Getting discharged took a little bit of trouble as she had her surgery on a Friday, so she didn't get home until Tuesday. And again, she was doing well for a few days. Then she started to get sick. She started acting extremely out of it, and when she had a fever over 101d, I finally said to my brother to get her to the ER immediately. She ended up spending all of August in the hospital. It turns out that she had 3 very bad infections that you can only get from the hospital. In addition to that, her surgeon conveniently realized that the shunt and vent had been recalled for over three months! During the course of treatment, mom had 4 brain surgeries in two weeks to remove the recalled pieces, put an external shunt in, put a pressure monitor in, and finally, when the infection cleared, put a new and non-recalled fully functioning shunt back. The infectious disease team had indicated that my mother was not the only one of her surgeon's patients who were being treated for post-op infections. Which makes sense when the recalled pieces were removed, her surgeon was trying to talk us out of suing the manufacturer/himself/the hospital and we didn't quite understand why that was the first thing out of his mouth.
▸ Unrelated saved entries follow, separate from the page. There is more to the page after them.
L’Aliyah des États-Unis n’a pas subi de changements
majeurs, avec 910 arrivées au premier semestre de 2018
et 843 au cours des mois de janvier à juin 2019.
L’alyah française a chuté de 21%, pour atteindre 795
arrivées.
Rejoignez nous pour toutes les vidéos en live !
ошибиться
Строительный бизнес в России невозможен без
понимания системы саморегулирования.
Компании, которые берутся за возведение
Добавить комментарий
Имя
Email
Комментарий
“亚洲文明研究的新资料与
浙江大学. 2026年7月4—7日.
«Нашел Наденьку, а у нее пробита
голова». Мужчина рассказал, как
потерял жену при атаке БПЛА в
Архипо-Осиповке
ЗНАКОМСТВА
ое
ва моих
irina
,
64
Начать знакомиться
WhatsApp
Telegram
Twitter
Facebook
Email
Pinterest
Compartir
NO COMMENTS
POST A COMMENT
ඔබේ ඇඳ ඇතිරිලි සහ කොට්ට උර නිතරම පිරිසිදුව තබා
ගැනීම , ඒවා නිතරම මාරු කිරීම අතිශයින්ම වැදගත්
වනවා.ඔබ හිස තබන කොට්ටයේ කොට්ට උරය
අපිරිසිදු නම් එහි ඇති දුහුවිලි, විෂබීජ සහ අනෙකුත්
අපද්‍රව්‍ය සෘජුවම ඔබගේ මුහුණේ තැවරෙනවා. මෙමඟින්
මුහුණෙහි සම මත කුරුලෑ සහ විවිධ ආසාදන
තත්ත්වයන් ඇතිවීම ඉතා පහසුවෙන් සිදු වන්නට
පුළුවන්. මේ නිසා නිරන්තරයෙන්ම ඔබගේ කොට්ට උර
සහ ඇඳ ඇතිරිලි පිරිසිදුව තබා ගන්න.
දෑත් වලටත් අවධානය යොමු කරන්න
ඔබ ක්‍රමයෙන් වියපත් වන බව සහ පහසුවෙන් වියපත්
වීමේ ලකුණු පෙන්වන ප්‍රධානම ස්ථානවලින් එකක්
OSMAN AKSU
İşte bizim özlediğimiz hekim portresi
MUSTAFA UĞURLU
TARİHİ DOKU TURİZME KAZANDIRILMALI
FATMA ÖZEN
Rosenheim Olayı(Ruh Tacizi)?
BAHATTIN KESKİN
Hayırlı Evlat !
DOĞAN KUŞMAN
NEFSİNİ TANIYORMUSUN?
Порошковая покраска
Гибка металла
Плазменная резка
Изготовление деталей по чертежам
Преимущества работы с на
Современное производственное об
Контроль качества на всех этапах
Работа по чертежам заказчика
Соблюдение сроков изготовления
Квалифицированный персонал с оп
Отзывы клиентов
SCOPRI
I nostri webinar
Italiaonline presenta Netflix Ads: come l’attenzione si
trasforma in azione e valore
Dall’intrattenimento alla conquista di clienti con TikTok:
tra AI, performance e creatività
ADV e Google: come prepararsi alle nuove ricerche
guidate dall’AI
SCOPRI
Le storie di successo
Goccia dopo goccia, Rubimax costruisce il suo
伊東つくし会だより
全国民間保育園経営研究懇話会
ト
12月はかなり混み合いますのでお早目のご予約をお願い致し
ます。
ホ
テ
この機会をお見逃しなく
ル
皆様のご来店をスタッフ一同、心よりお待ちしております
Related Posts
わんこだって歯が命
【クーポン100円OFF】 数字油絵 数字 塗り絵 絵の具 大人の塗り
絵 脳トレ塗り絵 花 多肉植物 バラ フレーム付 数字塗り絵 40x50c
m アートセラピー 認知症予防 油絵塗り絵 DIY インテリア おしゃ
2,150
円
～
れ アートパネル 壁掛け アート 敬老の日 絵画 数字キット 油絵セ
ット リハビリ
Once mom was well enough to leave the hospital, she was too weak to come home, so she was discharged to a Skilled Care Facility where she has been getting PT/OT and Speech Therapy so that she might be able to return home. However, we are realists and understand that she may not be able to return home in her current condition. For now, we just keep hoping that we can get additional outside help through Neuropsychology, Art and Music Therapy as well as the memory care she's receiving now that she might be able to unlock parts of her brain that aren't being used and be able to train them to compensate for at least some of the trouble she's having. It may not be a couple of months. It may take a year, or two. We'll be here waiting and cheering her on. And if she has made all of the progress she can make, then these extra services will only enrich her life. Regardless, we have our mom. We will take her any way we can get her, and are aware of how extremely fortunate we are that she even survived.

This year has certainly been difficult, excruciating, agonizing and not anything I would wish on my worst enemy. There's a blog post about that coming up. But first, I needed to explain how I/we got here.